Exercise task: Please rewrite every line of the items below as a numbered list, leaving out any blank lines.

Listed records:
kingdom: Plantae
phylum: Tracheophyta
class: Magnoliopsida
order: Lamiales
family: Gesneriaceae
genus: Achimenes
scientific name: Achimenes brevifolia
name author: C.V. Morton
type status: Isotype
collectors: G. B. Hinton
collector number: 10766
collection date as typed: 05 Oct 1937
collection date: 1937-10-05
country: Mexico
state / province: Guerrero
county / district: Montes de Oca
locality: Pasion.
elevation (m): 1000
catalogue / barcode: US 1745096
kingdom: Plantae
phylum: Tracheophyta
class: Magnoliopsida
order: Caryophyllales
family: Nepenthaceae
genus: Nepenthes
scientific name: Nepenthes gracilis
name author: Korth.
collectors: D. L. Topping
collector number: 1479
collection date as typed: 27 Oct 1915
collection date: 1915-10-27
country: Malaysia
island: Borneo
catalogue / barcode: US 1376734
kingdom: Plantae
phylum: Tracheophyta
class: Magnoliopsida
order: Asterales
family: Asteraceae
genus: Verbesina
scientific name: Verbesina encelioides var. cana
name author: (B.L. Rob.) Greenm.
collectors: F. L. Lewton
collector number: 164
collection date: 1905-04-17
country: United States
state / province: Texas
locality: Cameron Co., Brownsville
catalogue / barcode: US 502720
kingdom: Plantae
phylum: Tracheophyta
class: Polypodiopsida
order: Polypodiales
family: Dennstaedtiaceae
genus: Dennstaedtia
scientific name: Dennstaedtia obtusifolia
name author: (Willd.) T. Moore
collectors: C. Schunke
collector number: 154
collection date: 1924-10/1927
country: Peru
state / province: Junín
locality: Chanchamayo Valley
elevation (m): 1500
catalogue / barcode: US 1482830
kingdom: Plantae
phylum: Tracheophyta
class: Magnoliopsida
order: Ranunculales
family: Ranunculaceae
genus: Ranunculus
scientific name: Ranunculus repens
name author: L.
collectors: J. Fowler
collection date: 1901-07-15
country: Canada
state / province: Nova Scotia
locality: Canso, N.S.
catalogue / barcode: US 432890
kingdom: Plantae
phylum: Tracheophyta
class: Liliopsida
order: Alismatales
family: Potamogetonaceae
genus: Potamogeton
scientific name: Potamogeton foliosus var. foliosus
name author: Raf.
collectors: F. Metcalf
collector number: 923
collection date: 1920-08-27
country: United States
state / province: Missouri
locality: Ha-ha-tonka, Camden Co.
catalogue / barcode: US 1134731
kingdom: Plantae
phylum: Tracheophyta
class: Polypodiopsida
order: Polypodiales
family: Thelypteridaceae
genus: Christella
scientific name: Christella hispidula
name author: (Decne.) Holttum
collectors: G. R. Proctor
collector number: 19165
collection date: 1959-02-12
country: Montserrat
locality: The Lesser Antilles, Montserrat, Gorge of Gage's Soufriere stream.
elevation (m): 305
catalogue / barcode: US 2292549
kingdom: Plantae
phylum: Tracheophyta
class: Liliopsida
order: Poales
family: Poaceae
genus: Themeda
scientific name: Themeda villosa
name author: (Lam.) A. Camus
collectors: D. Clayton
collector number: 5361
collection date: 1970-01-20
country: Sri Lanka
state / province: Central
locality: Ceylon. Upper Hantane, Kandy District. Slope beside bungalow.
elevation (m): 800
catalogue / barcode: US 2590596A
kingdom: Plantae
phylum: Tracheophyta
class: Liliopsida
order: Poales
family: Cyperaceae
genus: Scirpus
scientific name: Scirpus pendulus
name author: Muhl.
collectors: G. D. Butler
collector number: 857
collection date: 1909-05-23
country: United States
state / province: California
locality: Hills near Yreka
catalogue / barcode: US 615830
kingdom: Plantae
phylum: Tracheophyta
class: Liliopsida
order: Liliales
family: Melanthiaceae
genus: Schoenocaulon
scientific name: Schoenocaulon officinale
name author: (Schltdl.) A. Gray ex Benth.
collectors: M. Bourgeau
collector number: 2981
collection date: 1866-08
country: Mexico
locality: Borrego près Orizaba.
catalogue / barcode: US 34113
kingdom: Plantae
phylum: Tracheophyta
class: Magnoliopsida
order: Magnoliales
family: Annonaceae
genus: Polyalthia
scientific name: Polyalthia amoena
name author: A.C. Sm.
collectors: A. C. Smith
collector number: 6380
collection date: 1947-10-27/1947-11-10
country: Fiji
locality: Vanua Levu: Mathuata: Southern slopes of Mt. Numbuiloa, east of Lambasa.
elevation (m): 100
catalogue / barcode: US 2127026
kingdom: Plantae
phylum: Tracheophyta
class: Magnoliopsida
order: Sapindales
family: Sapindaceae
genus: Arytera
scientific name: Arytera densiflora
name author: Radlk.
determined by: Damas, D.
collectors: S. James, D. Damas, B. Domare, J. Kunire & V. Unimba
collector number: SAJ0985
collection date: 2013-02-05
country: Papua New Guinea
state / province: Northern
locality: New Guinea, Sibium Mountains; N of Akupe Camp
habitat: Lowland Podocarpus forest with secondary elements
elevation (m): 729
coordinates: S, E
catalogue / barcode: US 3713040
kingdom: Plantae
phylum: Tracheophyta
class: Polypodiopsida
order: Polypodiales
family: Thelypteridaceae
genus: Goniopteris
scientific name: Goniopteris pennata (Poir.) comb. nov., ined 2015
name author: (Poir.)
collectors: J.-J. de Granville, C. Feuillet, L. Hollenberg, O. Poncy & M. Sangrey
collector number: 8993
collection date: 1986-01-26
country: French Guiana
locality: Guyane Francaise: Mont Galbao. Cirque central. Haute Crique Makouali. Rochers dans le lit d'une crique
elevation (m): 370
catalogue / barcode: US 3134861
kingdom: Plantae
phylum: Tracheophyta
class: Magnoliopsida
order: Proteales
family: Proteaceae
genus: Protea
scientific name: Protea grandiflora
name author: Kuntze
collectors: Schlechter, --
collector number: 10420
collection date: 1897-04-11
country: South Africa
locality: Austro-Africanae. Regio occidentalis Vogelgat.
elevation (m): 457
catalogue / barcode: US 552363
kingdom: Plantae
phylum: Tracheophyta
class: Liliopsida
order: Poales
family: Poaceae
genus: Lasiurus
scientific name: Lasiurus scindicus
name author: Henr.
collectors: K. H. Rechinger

Right answer:
1. kingdom: Plantae
2. phylum: Tracheophyta
3. class: Magnoliopsida
4. order: Lamiales
5. family: Gesneriaceae
6. genus: Achimenes
7. scientific name: Achimenes brevifolia
8. name author: C.V. Morton
9. type status: Isotype
10. collectors: G. B. Hinton
11. collector number: 10766
12. collection date as typed: 05 Oct 1937
13. collection date: 1937-10-05
14. country: Mexico
15. state / province: Guerrero
16. county / district: Montes de Oca
17. locality: Pasion.
18. elevation (m): 1000
19. catalogue / barcode: US 1745096
20. kingdom: Plantae
21. phylum: Tracheophyta
22. class: Magnoliopsida
23. order: Caryophyllales
24. family: Nepenthaceae
25. genus: Nepenthes
26. scientific name: Nepenthes gracilis
27. name author: Korth.
28. collectors: D. L. Topping
29. collector number: 1479
30. collection date as typed: 27 Oct 1915
31. collection date: 1915-10-27
32. country: Malaysia
33. island: Borneo
34. catalogue / barcode: US 1376734
35. kingdom: Plantae
36. phylum: Tracheophyta
37. class: Magnoliopsida
38. order: Asterales
39. family: Asteraceae
40. genus: Verbesina
41. scientific name: Verbesina encelioides var. cana
42. name author: (B.L. Rob.) Greenm.
43. collectors: F. L. Lewton
44. collector number: 164
45. collection date: 1905-04-17
46. country: United States
47. state / province: Texas
48. locality: Cameron Co., Brownsville
49. catalogue / barcode: US 502720
50. kingdom: Plantae
51. phylum: Tracheophyta
52. class: Polypodiopsida
53. order: Polypodiales
54. family: Dennstaedtiaceae
55. genus: Dennstaedtia
56. scientific name: Dennstaedtia obtusifolia
57. name author: (Willd.) T. Moore
58. collectors: C. Schunke
59. collector number: 154
60. collection date: 1924-10/1927
61. country: Peru
62. state / province: Junín
63. locality: Chanchamayo Valley
64. elevation (m): 1500
65. catalogue / barcode: US 1482830
66. kingdom: Plantae
67. phylum: Tracheophyta
68. class: Magnoliopsida
69. order: Ranunculales
70. family: Ranunculaceae
71. genus: Ranunculus
72. scientific name: Ranunculus repens
73. name author: L.
74. collectors: J. Fowler
75. collection date: 1901-07-15
76. country: Canada
77. state / province: Nova Scotia
78. locality: Canso, N.S.
79. catalogue / barcode: US 432890
80. kingdom: Plantae
81. phylum: Tracheophyta
82. class: Liliopsida
83. order: Alismatales
84. family: Potamogetonaceae
85. genus: Potamogeton
86. scientific name: Potamogeton foliosus var. foliosus
87. name author: Raf.
88. collectors: F. Metcalf
89. collector number: 923
90. collection date: 1920-08-27
91. country: United States
92. state / province: Missouri
93. locality: Ha-ha-tonka, Camden Co.
94. catalogue / barcode: US 1134731
95. kingdom: Plantae
96. phylum: Tracheophyta
97. class: Polypodiopsida
98. order: Polypodiales
99. family: Thelypteridaceae
100. genus: Christella
101. scientific name: Christella hispidula
102. name author: (Decne.) Holttum
103. collectors: G. R. Proctor
104. collector number: 19165
105. collection date: 1959-02-12
106. country: Montserrat
107. locality: The Lesser Antilles, Montserrat, Gorge of Gage's Soufriere stream.
108. elevation (m): 305
109. catalogue / barcode: US 2292549
110. kingdom: Plantae
111. phylum: Tracheophyta
112. class: Liliopsida
113. order: Poales
114. family: Poaceae
115. genus: Themeda
116. scientific name: Themeda villosa
117. name author: (Lam.) A. Camus
118. collectors: D. Clayton
119. collector number: 5361
120. collection date: 1970-01-20
121. country: Sri Lanka
122. state / province: Central
123. locality: Ceylon. Upper Hantane, Kandy District. Slope beside bungalow.
124. elevation (m): 800
125. catalogue / barcode: US 2590596A
126. kingdom: Plantae
127. phylum: Tracheophyta
128. class: Liliopsida
129. order: Poales
130. family: Cyperaceae
131. genus: Scirpus
132. scientific name: Scirpus pendulus
133. name author: Muhl.
134. collectors: G. D. Butler
135. collector number: 857
136. collection date: 1909-05-23
137. country: United States
138. state / province: California
139. locality: Hills near Yreka
140. catalogue / barcode: US 615830
141. kingdom: Plantae
142. phylum: Tracheophyta
143. class: Liliopsida
144. order: Liliales
145. family: Melanthiaceae
146. genus: Schoenocaulon
147. scientific name: Schoenocaulon officinale
148. name author: (Schltdl.) A. Gray ex Benth.
149. collectors: M. Bourgeau
150. collector number: 2981
151. collection date: 1866-08
152. country: Mexico
153. locality: Borrego près Orizaba.
154. catalogue / barcode: US 34113
155. kingdom: Plantae
156. phylum: Tracheophyta
157. class: Magnoliopsida
158. order: Magnoliales
159. family: Annonaceae
160. genus: Polyalthia
161. scientific name: Polyalthia amoena
162. name author: A.C. Sm.
163. collectors: A. C. Smith
164. collector number: 6380
165. collection date: 1947-10-27/1947-11-10
166. country: Fiji
167. locality: Vanua Levu: Mathuata: Southern slopes of Mt. Numbuiloa, east of Lambasa.
168. elevation (m): 100
169. catalogue / barcode: US 2127026
170. kingdom: Plantae
171. phylum: Tracheophyta
172. class: Magnoliopsida
173. order: Sapindales
174. family: Sapindaceae
175. genus: Arytera
176. scientific name: Arytera densiflora
177. name author: Radlk.
178. determined by: Damas, D.
179. collectors: S. James, D. Damas, B. Domare, J. Kunire & V. Unimba
180. collector number: SAJ0985
181. collection date: 2013-02-05
182. country: Papua New Guinea
183. state / province: Northern
184. locality: New Guinea, Sibium Mountains; N of Akupe Camp
185. habitat: Lowland Podocarpus forest with secondary elements
186. elevation (m): 729
187. coordinates: S, E
188. catalogue / barcode: US 3713040
189. kingdom: Plantae
190. phylum: Tracheophyta
191. class: Polypodiopsida
192. order: Polypodiales
193. family: Thelypteridaceae
194. genus: Goniopteris
195. scientific name: Goniopteris pennata (Poir.) comb. nov., ined 2015
196. name author: (Poir.)
197. collectors: J.-J. de Granville, C. Feuillet, L. Hollenberg, O. Poncy & M. Sangrey
198. collector number: 8993
199. collection date: 1986-01-26
200. country: French Guiana
201. locality: Guyane Francaise: Mont Galbao. Cirque central. Haute Crique Makouali. Rochers dans le lit d'une crique
202. elevation (m): 370
203. catalogue / barcode: US 3134861
204. kingdom: Plantae
205. phylum: Tracheophyta
206. class: Magnoliopsida
207. order: Proteales
208. family: Proteaceae
209. genus: Protea
210. scientific name: Protea grandiflora
211. name author: Kuntze
212. collectors: Schlechter, --
213. collector number: 10420
214. collection date: 1897-04-11
215. country: South Africa
216. locality: Austro-Africanae. Regio occidentalis Vogelgat.
217. elevation (m): 457
218. catalogue / barcode: US 552363
219. kingdom: Plantae
220. phylum: Tracheophyta
221. class: Liliopsida
222. order: Poales
223. family: Poaceae
224. genus: Lasiurus
225. scientific name: Lasiurus scindicus
226. name author: Henr.
227. collectors: K. H. Rechinger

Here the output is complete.